Die kurze Antwort
Ja — Ihr Wasser zu testen ist eine der nützlichsten Gewohnheiten im Hobby, besonders solange ein Becken neu ist. Klares Wasser kann trotzdem gefährlich sein: Ammoniak und Nitrit sind unsichtbar und geruchlos, aber giftig für Fische. Ein Testset ist die einzige Möglichkeit zu sehen, was wirklich passiert. Sie müssen nicht zwanghaft testen, sobald alles stabil ist, aber Sie sollten stets prüfen können, wenn etwas nicht stimmt.

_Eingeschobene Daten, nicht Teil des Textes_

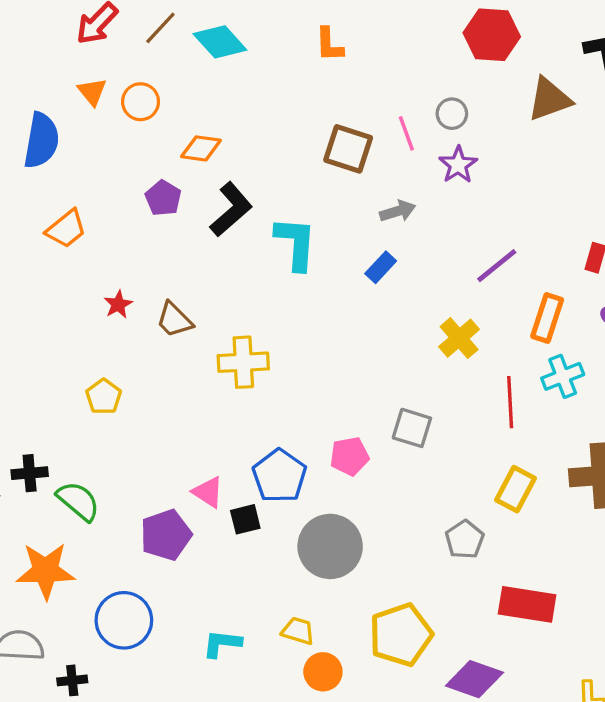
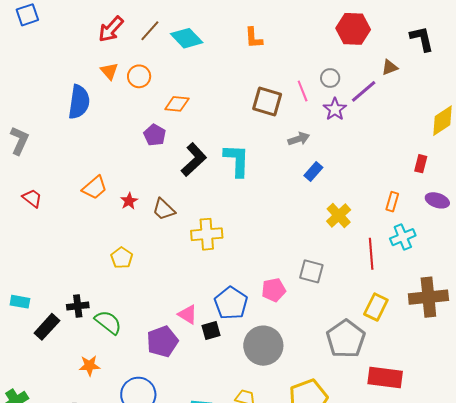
brown triangle: (549, 99) -> (390, 67), size x0.6
black L-shape: (231, 209) -> (194, 160), moved
orange trapezoid: (66, 229) -> (95, 188), moved
purple line: (497, 266) -> (364, 91), moved
blue rectangle: (381, 267) -> (313, 171), moved
orange rectangle: (547, 318) -> (392, 202), size x0.7
gray pentagon: (465, 540) -> (346, 339), size x1.6
orange star: (46, 571) -> (89, 366), size x0.6

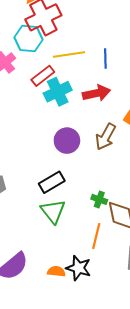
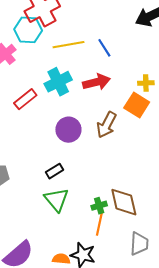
blue line: (105, 59) -> (104, 48), turned -30
red rectangle: (43, 76) -> (25, 99), moved
black rectangle: (52, 182) -> (55, 171), size x0.7
green cross: (99, 199) -> (99, 206), moved, turned -35

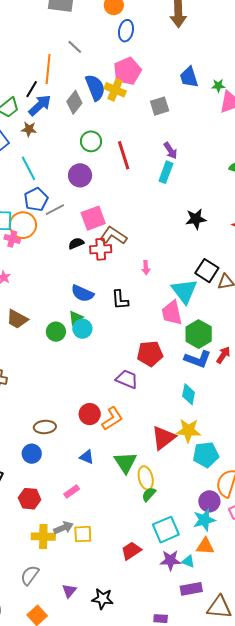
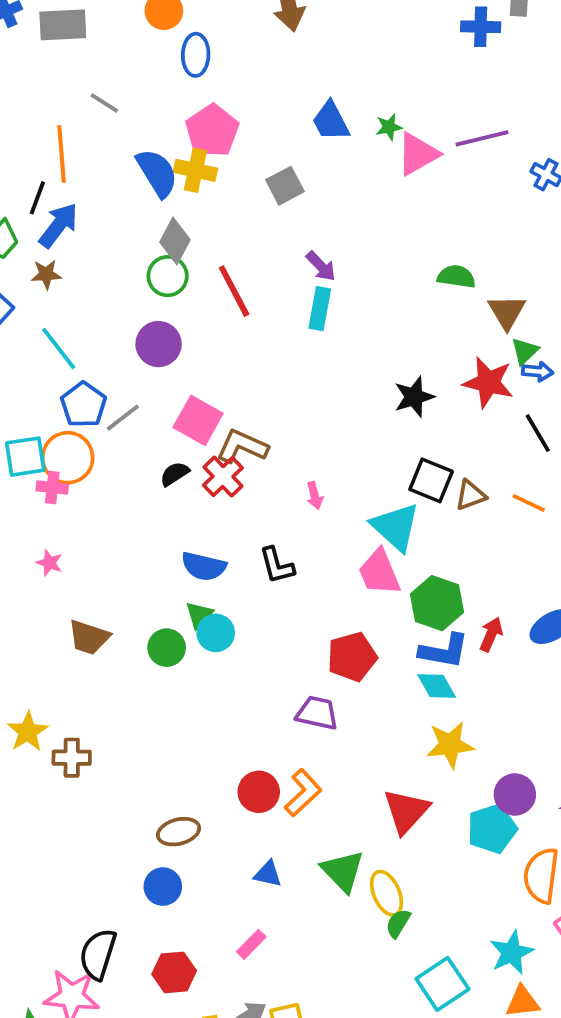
gray diamond: (74, 102) -> (175, 241), moved
pink square: (93, 218) -> (198, 420), turned -30
black star: (196, 219) -> (414, 397), moved
red cross: (101, 249) -> (223, 477), turned -30
cyan diamond: (189, 394) -> (437, 686), moved, turned -30
yellow star: (188, 430) -> (450, 745), moved
purple circle: (209, 501) -> (515, 794), moved

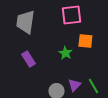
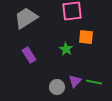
gray trapezoid: (25, 22) -> (26, 18), turned 50
green line: (93, 86) -> (94, 82), turned -49

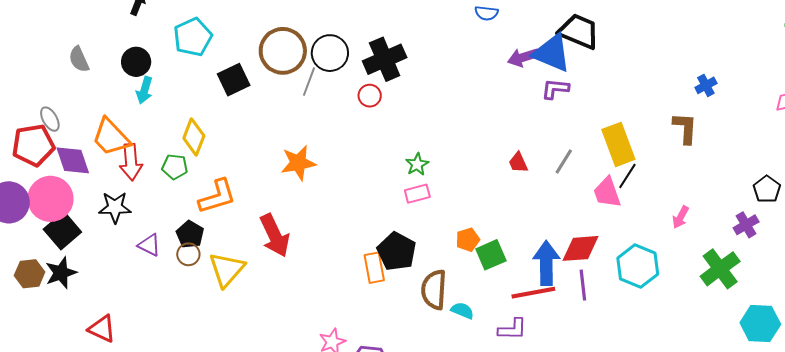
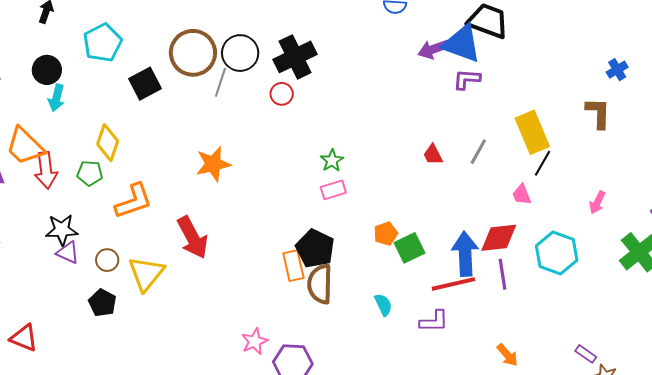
pink trapezoid: (607, 192) -> (522, 195), moved, size x0.7
black star: (115, 207) -> (62, 230), moved
black pentagon: (190, 234) -> (102, 303), moved
brown semicircle: (434, 290) -> (320, 284), moved
cyan semicircle: (462, 311) -> (383, 305), turned 45

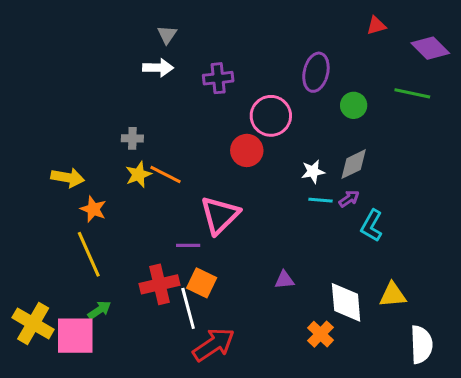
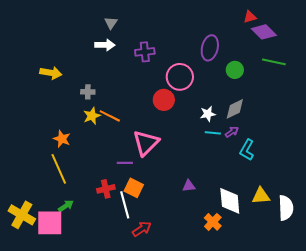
purple diamond: (430, 48) -> (264, 32), moved
yellow arrow: (68, 178) -> (51, 73), moved
red cross: (159, 284) -> (106, 189), size x0.7
red arrow: (214, 345) -> (142, 229), size x0.7
white semicircle: (421, 345) -> (286, 208), moved

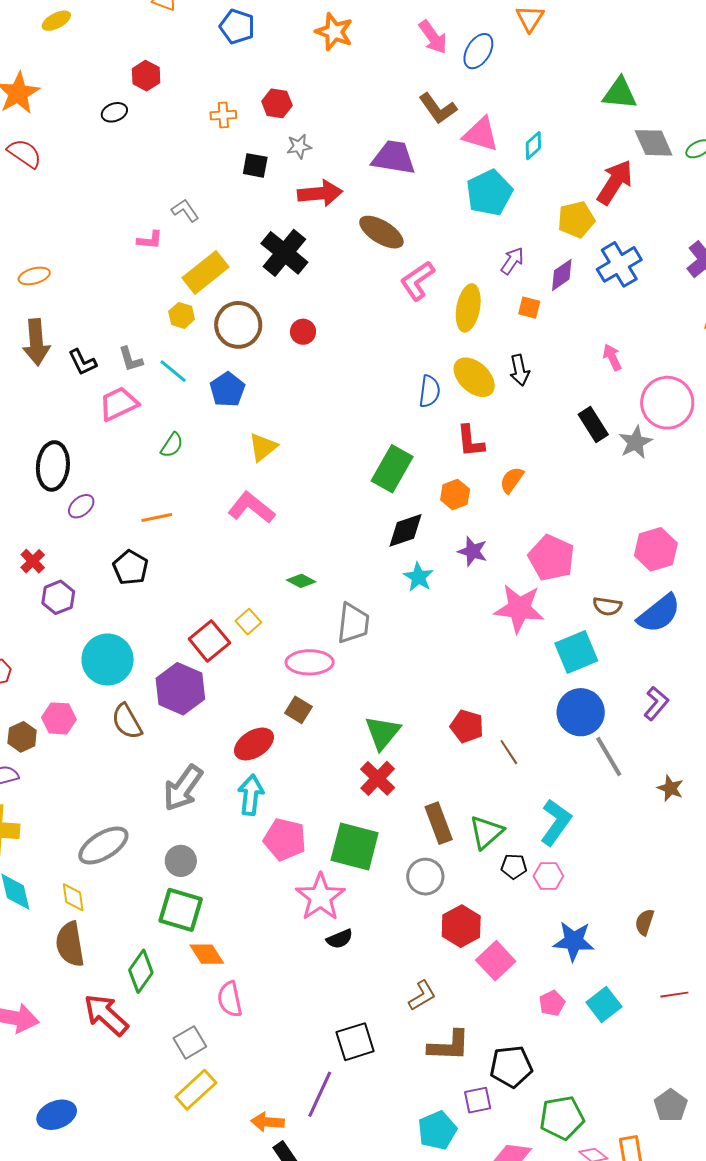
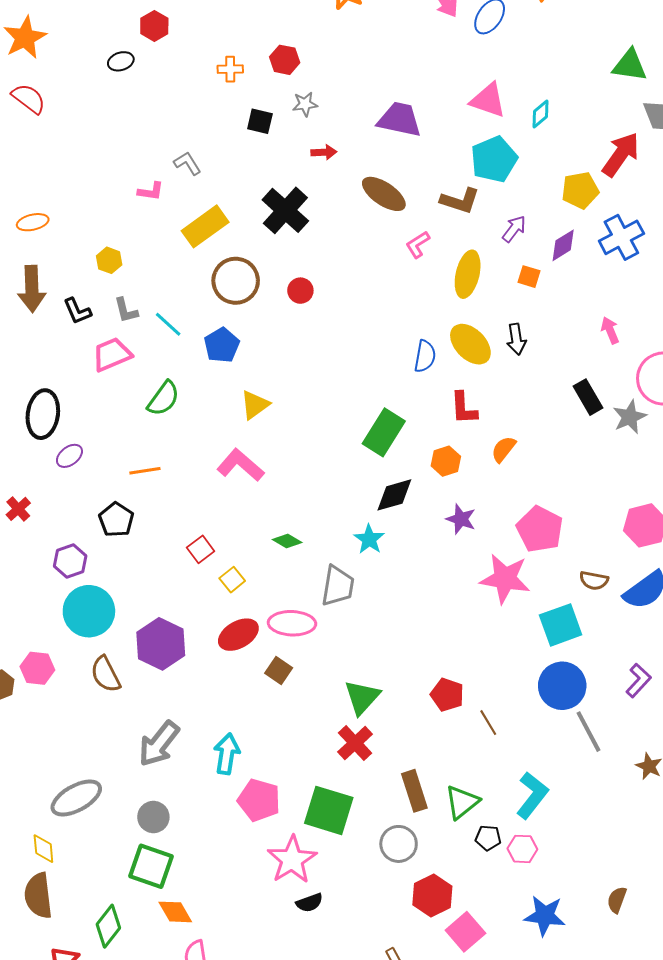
brown L-shape: (438, 108) -> (460, 201), moved, turned -39
red arrow: (320, 193) -> (324, 152), size x0.6
pink L-shape: (417, 281) -> (418, 244), size x0.7
yellow hexagon: (182, 315) -> (109, 260), moved
green semicircle: (172, 445) -> (163, 399), size x1.4
cyan star: (418, 577) -> (369, 539), moved
purple hexagon: (58, 597) -> (70, 561), moved
red square: (209, 641) -> (201, 549), moved, size x0.7
red ellipse: (254, 744) -> (238, 635), moved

Warum „es sieht gut aus“ nicht reicht
Fische können in schädlichem Ammoniak oder Nitrit sitzen, in völlig klarem Wasser. Wenn Sie die Symptome sehen, ist der Schaden bereits im Gange. Testen macht aus Raterei Fakten — es sagt Ihnen, ob ein neues Becken fertig eingefahren ist, ob ein kranker Fisch auf die Wasserqualität reagiert und ob Ihre Pflegeroutine mithält. Siehe unseren Wassertest-Hub dazu, was jeder Wert bedeutet.
Worauf Sie testen sollten
Die vier Kernwerte:
- Ammoniak — sollte null anzeigen; jeder Wert ist ein Problem. Siehe was einen Ammoniak-Anstieg verursacht.
- Nitrit — sollte in einem eingefahrenen Becken ebenfalls null sein; schon in geringen Mengen giftig.
- Nitrat — das Endprodukt; halten Sie es unter etwa 20–40 ppm. Siehe sichere Nitratwerte.
- pH — nützlicher zum Verfolgen der Stabilität als zum Treffen eines Zielwerts.
Wie man richtig testet
Ein flüssiges Master-Testset ist die genaue, wirtschaftliche Wahl — befolgen Sie die Einwirkzeit jedes Reagenz sorgfältig und vergleichen Sie Farben bei gutem Licht. Testen Sie ein neues Becken oft, ein eingefahrenes gelegentlich und immer dann, wenn Fische krank wirken oder nach einer großen Veränderung. Verbinden Sie Tests mit gleichmäßigen Wasserwechseln und allgemeiner Pflege, und die Werte kümmern sich meist von selbst.